__Extrait du texte__.
------

Un potentiel de 63 TWh en 2050

Premier du genre, le Livre blanc dévoilé le 8 février 2023, à Nantes, identifie un potentiel de production de gaz injectable par GH d'un peu plus de 63 TWh par an dans l'Hexagone en 2050, « en comptant la mobilisation d'effluents d'élevages et certains déchets organiques dont l'origine n'est pas systématiquement d'origine biogénique à 100 % », car pollués par la présence de déchets d'origine fossile (plastiques) ou issus d'activités industrielles spécifiques (chimie). Il distingue un cap intermédiaire à 2 TWh environ en 2030.

------

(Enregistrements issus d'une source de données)
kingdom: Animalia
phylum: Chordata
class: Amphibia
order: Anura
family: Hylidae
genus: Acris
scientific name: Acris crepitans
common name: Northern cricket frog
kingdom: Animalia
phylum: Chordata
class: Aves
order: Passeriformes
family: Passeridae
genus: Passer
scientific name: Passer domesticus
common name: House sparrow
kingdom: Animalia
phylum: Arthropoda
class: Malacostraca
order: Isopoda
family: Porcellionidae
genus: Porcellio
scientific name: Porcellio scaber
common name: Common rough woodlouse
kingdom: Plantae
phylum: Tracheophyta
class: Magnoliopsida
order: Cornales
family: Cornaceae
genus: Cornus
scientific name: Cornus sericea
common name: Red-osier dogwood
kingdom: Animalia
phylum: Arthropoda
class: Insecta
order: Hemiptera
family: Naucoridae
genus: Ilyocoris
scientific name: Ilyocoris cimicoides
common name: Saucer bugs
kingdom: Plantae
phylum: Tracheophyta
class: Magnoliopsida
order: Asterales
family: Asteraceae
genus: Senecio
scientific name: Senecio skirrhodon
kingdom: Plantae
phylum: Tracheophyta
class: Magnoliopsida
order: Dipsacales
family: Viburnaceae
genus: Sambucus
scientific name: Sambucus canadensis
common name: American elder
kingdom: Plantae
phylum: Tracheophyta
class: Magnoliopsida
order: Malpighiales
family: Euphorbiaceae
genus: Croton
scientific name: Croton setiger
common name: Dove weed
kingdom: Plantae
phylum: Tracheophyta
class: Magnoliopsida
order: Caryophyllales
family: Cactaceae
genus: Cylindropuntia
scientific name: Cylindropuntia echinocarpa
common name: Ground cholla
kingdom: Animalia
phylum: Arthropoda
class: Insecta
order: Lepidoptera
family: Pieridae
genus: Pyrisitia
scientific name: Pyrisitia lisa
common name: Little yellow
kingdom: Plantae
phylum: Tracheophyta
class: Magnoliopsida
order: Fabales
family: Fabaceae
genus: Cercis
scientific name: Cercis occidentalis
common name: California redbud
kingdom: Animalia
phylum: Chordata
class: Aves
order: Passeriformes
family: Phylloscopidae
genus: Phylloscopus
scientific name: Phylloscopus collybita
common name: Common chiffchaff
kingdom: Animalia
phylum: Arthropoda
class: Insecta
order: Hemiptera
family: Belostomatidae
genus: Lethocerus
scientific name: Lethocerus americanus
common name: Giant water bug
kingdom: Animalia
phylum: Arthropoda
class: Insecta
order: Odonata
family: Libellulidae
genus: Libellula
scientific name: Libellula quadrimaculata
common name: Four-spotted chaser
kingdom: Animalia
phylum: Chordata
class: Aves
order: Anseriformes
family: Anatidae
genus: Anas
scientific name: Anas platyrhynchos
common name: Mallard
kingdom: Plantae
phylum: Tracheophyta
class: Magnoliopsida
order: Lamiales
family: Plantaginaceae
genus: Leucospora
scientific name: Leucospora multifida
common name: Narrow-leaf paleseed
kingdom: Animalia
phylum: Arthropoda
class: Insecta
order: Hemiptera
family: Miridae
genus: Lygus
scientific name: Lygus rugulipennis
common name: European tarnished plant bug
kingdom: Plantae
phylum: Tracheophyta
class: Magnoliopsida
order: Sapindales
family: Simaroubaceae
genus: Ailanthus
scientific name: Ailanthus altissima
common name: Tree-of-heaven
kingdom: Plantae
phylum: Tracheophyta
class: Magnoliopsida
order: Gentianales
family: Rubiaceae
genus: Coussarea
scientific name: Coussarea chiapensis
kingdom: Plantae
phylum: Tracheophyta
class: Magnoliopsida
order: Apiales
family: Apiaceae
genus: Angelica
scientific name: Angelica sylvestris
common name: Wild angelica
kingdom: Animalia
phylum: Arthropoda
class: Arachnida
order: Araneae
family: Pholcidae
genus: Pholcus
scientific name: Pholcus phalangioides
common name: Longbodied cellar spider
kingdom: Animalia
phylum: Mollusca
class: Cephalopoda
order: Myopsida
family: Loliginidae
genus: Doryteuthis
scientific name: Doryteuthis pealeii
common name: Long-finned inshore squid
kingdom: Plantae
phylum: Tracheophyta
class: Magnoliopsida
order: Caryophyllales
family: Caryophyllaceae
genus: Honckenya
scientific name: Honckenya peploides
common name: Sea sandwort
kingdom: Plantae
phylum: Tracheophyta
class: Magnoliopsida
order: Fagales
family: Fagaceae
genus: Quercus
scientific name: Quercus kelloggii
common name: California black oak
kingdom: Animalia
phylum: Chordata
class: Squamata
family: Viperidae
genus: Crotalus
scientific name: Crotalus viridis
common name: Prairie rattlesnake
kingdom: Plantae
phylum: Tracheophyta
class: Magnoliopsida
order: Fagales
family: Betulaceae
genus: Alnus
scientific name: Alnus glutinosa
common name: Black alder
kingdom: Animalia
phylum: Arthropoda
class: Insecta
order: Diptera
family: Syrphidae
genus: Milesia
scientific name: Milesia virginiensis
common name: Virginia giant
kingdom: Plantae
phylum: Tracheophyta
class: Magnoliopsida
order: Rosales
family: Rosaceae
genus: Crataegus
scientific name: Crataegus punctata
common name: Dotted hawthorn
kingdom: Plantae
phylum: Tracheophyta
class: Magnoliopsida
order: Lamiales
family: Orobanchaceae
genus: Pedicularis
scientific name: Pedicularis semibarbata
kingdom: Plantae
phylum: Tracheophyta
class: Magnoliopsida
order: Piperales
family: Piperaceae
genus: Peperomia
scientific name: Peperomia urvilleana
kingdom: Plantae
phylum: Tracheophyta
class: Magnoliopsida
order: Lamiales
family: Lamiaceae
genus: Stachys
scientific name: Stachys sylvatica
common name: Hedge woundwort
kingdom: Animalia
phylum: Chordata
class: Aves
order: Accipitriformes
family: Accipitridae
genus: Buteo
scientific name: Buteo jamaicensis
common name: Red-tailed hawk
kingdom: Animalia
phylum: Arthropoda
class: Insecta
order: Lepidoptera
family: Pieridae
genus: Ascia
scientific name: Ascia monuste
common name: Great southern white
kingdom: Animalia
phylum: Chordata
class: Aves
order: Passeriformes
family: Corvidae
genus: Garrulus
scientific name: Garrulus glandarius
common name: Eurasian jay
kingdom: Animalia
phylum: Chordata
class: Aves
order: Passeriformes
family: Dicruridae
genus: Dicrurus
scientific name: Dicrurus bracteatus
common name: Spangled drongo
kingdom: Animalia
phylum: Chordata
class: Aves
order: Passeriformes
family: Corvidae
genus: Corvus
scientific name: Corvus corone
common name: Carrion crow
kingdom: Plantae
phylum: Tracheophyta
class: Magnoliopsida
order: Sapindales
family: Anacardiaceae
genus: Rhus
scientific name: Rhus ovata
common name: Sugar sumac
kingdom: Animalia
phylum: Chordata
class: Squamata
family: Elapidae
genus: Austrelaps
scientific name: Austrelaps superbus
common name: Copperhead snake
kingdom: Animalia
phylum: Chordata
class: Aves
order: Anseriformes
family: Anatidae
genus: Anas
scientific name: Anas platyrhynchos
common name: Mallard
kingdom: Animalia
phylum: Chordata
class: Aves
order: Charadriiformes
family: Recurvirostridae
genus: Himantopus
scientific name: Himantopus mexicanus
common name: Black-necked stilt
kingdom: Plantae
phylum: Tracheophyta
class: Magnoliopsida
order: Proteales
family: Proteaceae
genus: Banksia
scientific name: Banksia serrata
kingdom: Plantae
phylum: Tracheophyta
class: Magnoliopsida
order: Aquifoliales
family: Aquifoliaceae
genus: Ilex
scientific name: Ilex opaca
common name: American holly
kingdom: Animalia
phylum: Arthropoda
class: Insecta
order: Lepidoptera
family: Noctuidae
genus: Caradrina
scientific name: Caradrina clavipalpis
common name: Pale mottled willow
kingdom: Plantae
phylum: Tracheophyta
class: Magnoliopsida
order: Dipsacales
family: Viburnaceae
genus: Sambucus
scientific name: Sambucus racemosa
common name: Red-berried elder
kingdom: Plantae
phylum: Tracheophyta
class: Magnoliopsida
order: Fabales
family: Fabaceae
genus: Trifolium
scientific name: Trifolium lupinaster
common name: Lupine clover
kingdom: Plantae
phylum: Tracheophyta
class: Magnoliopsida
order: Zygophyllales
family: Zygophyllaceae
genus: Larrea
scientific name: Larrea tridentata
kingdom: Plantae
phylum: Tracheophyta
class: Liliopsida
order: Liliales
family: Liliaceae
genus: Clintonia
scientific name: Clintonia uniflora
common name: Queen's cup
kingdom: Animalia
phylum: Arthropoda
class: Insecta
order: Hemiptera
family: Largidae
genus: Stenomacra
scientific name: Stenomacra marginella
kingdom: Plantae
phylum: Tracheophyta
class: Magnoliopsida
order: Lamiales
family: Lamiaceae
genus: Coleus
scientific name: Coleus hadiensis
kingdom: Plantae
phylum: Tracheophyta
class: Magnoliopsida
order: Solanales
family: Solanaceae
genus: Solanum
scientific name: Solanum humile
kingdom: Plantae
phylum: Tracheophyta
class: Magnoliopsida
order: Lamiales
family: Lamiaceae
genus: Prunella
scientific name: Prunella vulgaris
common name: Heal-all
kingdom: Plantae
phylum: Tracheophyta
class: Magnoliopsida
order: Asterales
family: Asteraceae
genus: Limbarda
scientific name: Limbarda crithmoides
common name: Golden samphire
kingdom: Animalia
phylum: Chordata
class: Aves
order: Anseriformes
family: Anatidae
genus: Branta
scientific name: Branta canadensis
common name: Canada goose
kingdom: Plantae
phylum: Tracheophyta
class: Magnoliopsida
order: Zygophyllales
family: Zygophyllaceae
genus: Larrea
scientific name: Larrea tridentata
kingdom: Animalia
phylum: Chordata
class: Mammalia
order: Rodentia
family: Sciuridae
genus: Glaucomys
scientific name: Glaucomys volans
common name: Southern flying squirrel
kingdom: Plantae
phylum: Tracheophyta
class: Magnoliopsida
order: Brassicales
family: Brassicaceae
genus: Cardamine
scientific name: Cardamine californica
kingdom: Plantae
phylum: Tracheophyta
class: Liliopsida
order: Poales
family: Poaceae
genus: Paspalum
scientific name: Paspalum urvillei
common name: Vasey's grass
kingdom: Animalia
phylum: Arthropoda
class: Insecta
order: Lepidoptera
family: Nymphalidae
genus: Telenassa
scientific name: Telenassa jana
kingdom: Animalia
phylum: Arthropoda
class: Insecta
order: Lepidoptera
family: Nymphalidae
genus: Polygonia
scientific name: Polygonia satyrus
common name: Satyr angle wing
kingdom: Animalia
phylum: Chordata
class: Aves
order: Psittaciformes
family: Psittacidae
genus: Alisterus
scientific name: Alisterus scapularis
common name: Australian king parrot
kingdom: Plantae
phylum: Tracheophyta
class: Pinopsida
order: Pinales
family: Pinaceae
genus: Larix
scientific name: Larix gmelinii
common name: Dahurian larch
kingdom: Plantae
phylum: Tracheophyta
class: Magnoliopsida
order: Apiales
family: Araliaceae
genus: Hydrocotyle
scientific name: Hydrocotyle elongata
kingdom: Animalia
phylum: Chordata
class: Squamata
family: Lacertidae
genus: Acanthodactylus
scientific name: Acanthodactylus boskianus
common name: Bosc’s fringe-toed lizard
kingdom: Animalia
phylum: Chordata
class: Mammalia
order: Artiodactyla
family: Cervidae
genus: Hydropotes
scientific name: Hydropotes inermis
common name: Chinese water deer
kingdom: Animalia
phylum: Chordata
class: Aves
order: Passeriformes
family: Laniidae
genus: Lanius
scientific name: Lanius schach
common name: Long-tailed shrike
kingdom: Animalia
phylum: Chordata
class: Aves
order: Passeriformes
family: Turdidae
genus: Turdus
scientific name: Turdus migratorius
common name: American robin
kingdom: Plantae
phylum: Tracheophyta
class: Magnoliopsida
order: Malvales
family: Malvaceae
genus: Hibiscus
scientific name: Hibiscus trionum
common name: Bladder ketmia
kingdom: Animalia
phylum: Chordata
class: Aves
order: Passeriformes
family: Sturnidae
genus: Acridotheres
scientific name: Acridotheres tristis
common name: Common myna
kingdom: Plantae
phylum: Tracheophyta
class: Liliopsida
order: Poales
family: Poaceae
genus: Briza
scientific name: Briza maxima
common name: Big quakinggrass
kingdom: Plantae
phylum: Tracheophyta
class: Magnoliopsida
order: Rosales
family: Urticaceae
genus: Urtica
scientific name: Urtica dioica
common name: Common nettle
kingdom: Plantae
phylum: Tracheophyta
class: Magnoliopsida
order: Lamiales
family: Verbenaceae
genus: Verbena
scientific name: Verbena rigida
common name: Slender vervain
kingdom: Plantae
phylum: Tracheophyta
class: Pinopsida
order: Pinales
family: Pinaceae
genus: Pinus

------

__Consigne__.
Recopiez, dans le texte sur le potentiel de gaz injectable en 2050, le passage allant de « Premier du genre, le » jusqu'à « environ en 2030. ».

__Réponse rédigée__.
Premier du genre, le Livre blanc dévoilé le 8 février 2023, à Nantes, identifie un potentiel de production de gaz injectable par GH d'un peu plus de 63 TWh par an dans l'Hexagone en 2050, « en comptant la mobilisation d'effluents d'élevages et certains déchets organiques dont l'origine n'est pas systématiquement d'origine biogénique à 100 % », car pollués par la présence de déchets d'origine fossile (plastiques) ou issus d'activités industrielles spécifiques (chimie). Il distingue un cap intermédiaire à 2 TWh environ en 2030.